Before she could answer or ask who Lestrade was, the double doors at the far end of the laboratory opened, and an overweight, middle-aged and rather sweaty man hurried into the room, looking harried.
"Are you Miss Hooper? I'm so sorry, meant to be here on time, but at least you found your way into the place… Where's my rota? Damn… Please come on in, anyway, and I'll show you where everything is… I see you've already met our resident pest." Dr Stamford grinned at the young man, who scowled back at him and turned pointedly back to his experiments. "His name is Sherlock Holmes, if you're prepared to believe that. Please just ignore him – he seems to come with the furniture, but you'll soon find that he's harmless if left alone – relatively speaking."
On this strange last comment, he went back through the double-doors into what she assumed was the morgue. As she moved to follow him, a voice came from behind her.
"You'll get on better with him if you stop opening and closing your mouth like a fish. Despite appearances, he's not actually a fool. Apart from the fact that it makes you look more stupid than you actually are, it's a deeply unattractive mannerism, particularly on you."

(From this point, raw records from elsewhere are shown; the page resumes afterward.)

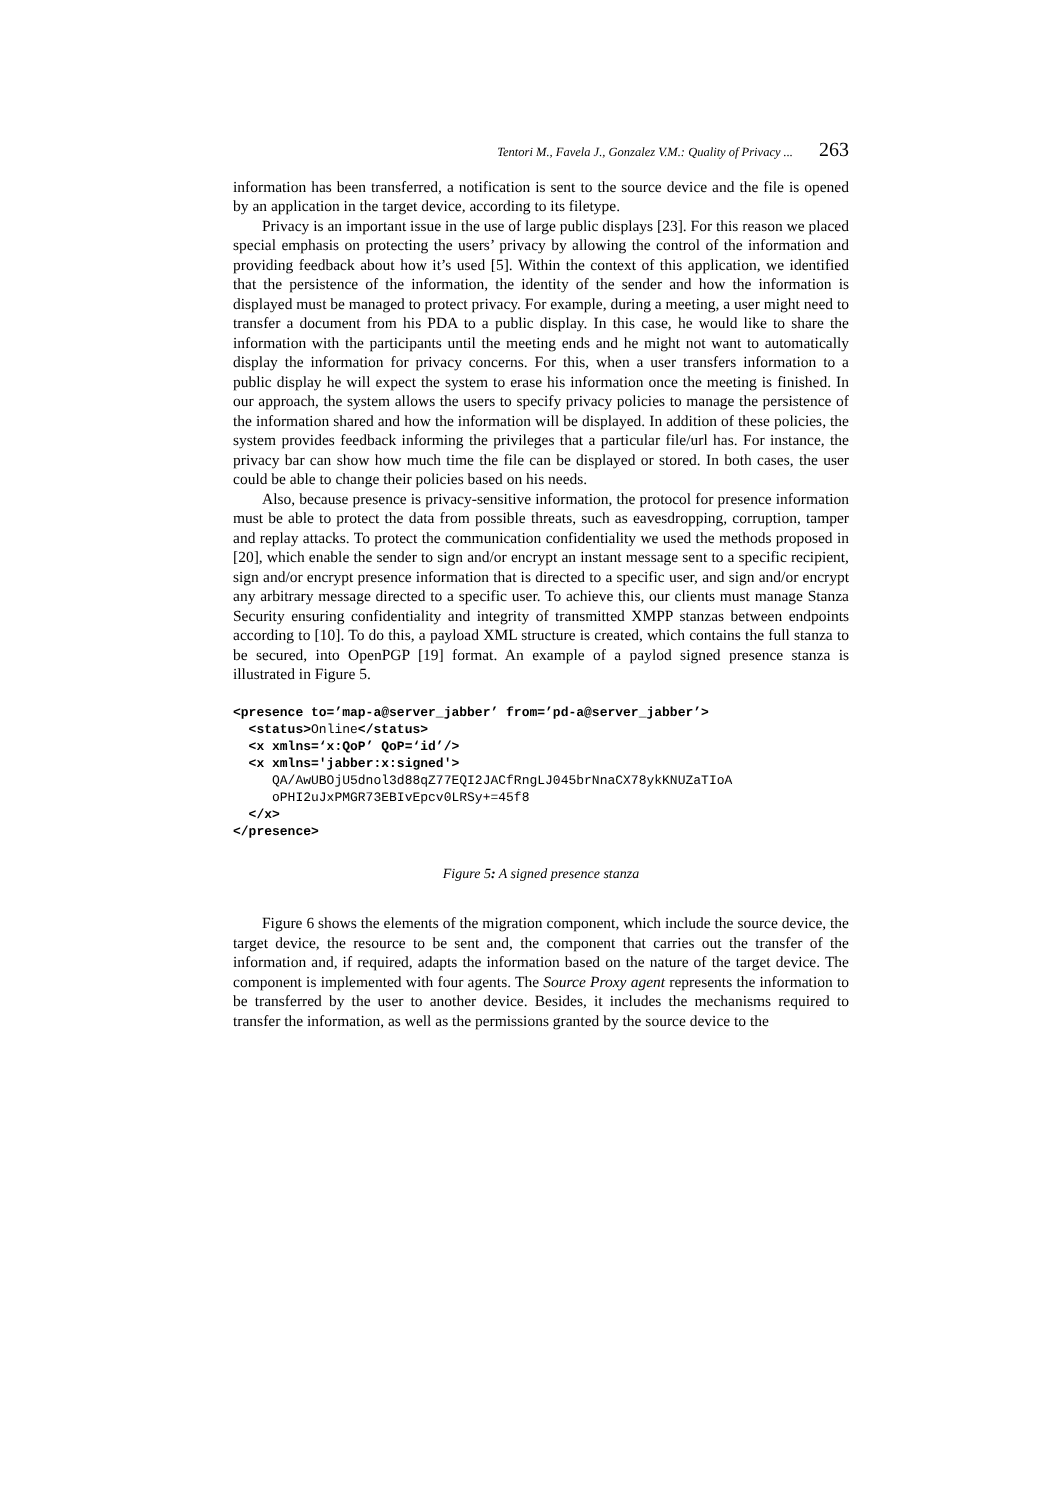Tentori M., Favela J., Gonzalez V.M.: Quality of Privacy ... 263
information has been transferred, a notification is sent to the source device and the file is opened by an application in the target device, according to its filetype.
Privacy is an important issue in the use of large public displays [23]. For this reason we placed special emphasis on protecting the users’ privacy by allowing the control of the information and providing feedback about how it’s used [5]. Within the context of this application, we identified that the persistence of the information, the identity of the sender and how the information is displayed must be managed to protect privacy. For example, during a meeting, a user might need to transfer a document from his PDA to a public display. In this case, he would like to share the information with the participants until the meeting ends and he might not want to automatically display the information for privacy concerns. For this, when a user transfers information to a public display he will expect the system to erase his information once the meeting is finished. In our approach, the system allows the users to specify privacy policies to manage the persistence of the information shared and how the information will be displayed. In addition of these policies, the system provides feedback informing the privileges that a particular file/url has. For instance, the privacy bar can show how much time the file can be displayed or stored. In both cases, the user could be able to change their policies based on his needs.
Also, because presence is privacy-sensitive information, the protocol for presence information must be able to protect the data from possible threats, such as eavesdropping, corruption, tamper and replay attacks. To protect the communication confidentiality we used the methods proposed in [20], which enable the sender to sign and/or encrypt an instant message sent to a specific recipient, sign and/or encrypt presence information that is directed to a specific user, and sign and/or encrypt any arbitrary message directed to a specific user. To achieve this, our clients must manage Stanza Security ensuring confidentiality and integrity of transmitted XMPP stanzas between endpoints according to [10]. To do this, a payload XML structure is created, which contains the full stanza to be secured, into OpenPGP [19] format. An example of a paylod signed presence stanza is illustrated in Figure 5.
<presence to=’map-a@server_jabber’ from=’pd-a@server_jabber’>
  <status>Online</status>
  <x xmlns=‘x:QoP’ QoP=‘id’/>
  <x xmlns='jabber:x:signed'>
     QA/AwUBOjU5dnol3d88qZ77EQI2JACfRngLJ045brNnaCX78ykKNUZaTIoA
     oPHI2uJxPMGR73EBIvEpcv0LRSy+=45f8
  </x>
</presence>
Figure 5: A signed presence stanza
Figure 6 shows the elements of the migration component, which include the source device, the target device, the resource to be sent and, the component that carries out the transfer of the information and, if required, adapts the information based on the nature of the target device. The component is implemented with four agents. The Source Proxy agent represents the information to be transferred by the user to another device. Besides, it includes the mechanisms required to transfer the information, as well as the permissions granted by the source device to the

She flushed, suddenly angry, and turned back to direct a glare at him. However, the man – Sherlock Holmes – was intent on his work and didn't seem to notice her. Before she could turn away again, he spoke once more. "By the way, there will be a job available here by the end of today – the assistant who claims to be off with gastroenteritis has in fact gone for an interview for a job as an air hostess which, judging by her physical attributes and general air-headedness, she is likely to get. Stamford will be desperate, so if you offer to transfer, he'll take you on immediately."
After a further moment's hesitation, during which she tried and failed to form a suitable reply, she turned away silently and followed Dr Stamford. At the door, she glanced back again, but Sherlock Holmes didn't raise his head.